[Data extracted from a collection]
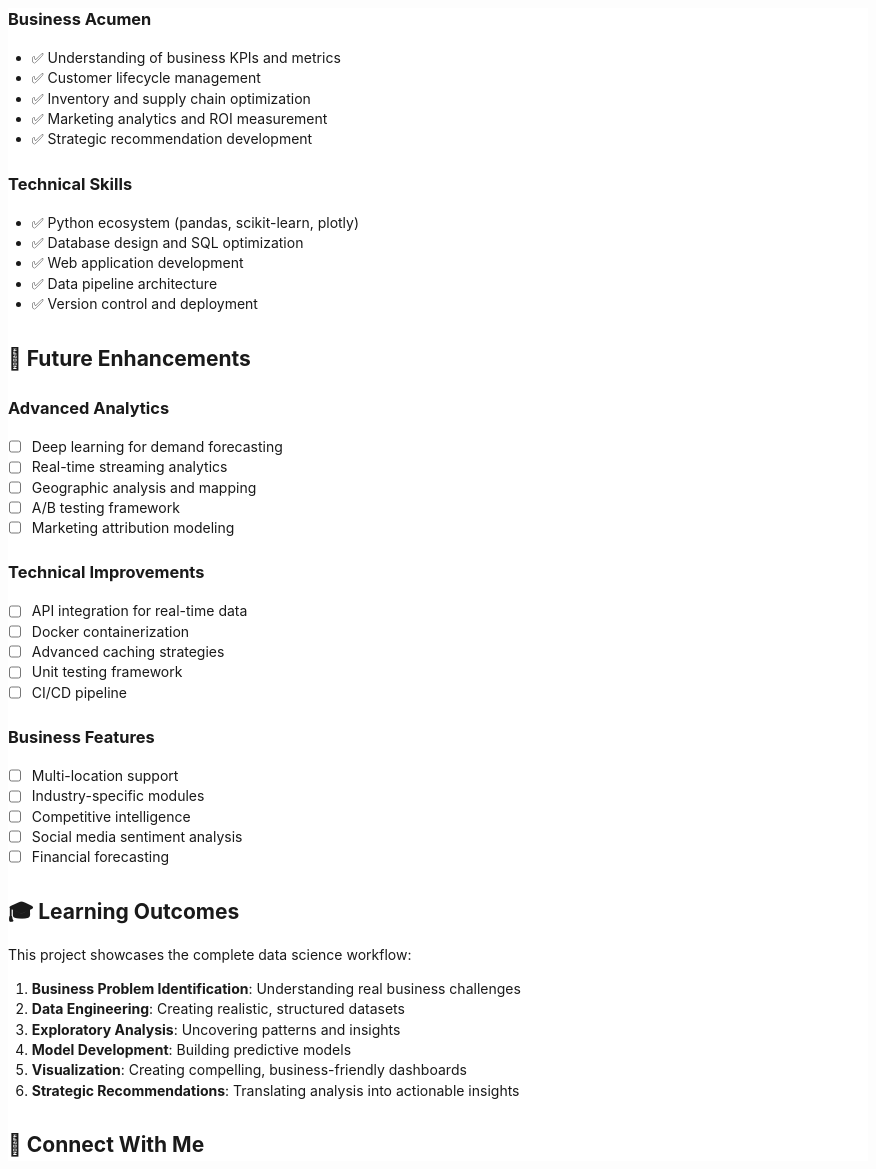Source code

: ### Business Acumen
- ✅ Understanding of business KPIs and metrics
- ✅ Customer lifecycle management
- ✅ Inventory and supply chain optimization
- ✅ Marketing analytics and ROI measurement
- ✅ Strategic recommendation development

### Technical Skills
- ✅ Python ecosystem (pandas, scikit-learn, plotly)
- ✅ Database design and SQL optimization
- ✅ Web application development
- ✅ Data pipeline architecture
- ✅ Version control and deployment

## 🔄 Future Enhancements

### Advanced Analytics
- [ ] Deep learning for demand forecasting
- [ ] Real-time streaming analytics
- [ ] Geographic analysis and mapping
- [ ] A/B testing framework
- [ ] Marketing attribution modeling

### Technical Improvements
- [ ] API integration for real-time data
- [ ] Docker containerization
- [ ] Advanced caching strategies
- [ ] Unit testing framework
- [ ] CI/CD pipeline

### Business Features
- [ ] Multi-location support
- [ ] Industry-specific modules
- [ ] Competitive intelligence
- [ ] Social media sentiment analysis
- [ ] Financial forecasting

## 🎓 Learning Outcomes

This project showcases the complete data science workflow:

1. **Business Problem Identification**: Understanding real business challenges
2. **Data Engineering**: Creating realistic, structured datasets
3. **Exploratory Analysis**: Uncovering patterns and insights
4. **Model Development**: Building predictive models
5. **Visualization**: Creating compelling, business-friendly dashboards
6. **Strategic Recommendations**: Translating analysis into actionable insights

## 🤝 Connect With Me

WHAT YOU ARE ASKED TO DO
Output all the records above exactly, but without their images.

RESPONSE TO THE TASK
Source code

: ### Business Acumen
- ✅ Understanding of business KPIs and metrics
- ✅ Customer lifecycle management
- ✅ Inventory and supply chain optimization
- ✅ Marketing analytics and ROI measurement
- ✅ Strategic recommendation development

### Technical Skills
- ✅ Python ecosystem (pandas, scikit-learn, plotly)
- ✅ Database design and SQL optimization
- ✅ Web application development
- ✅ Data pipeline architecture
- ✅ Version control and deployment

## 🔄 Future Enhancements

### Advanced Analytics
- [ ] Deep learning for demand forecasting
- [ ] Real-time streaming analytics
- [ ] Geographic analysis and mapping
- [ ] A/B testing framework
- [ ] Marketing attribution modeling

### Technical Improvements
- [ ] API integration for real-time data
- [ ] Docker containerization
- [ ] Advanced caching strategies
- [ ] Unit testing framework
- [ ] CI/CD pipeline

### Business Features
- [ ] Multi-location support
- [ ] Industry-specific modules
- [ ] Competitive intelligence
- [ ] Social media sentiment analysis
- [ ] Financial forecasting

## 🎓 Learning Outcomes

This project showcases the complete data science workflow:

1. **Business Problem Identification**: Understanding real business challenges
2. **Data Engineering**: Creating realistic, structured datasets
3. **Exploratory Analysis**: Uncovering patterns and insights
4. **Model Development**: Building predictive models
5. **Visualization**: Creating compelling, business-friendly dashboards
6. **Strategic Recommendations**: Translating analysis into actionable insights

## 🤝 Connect With Me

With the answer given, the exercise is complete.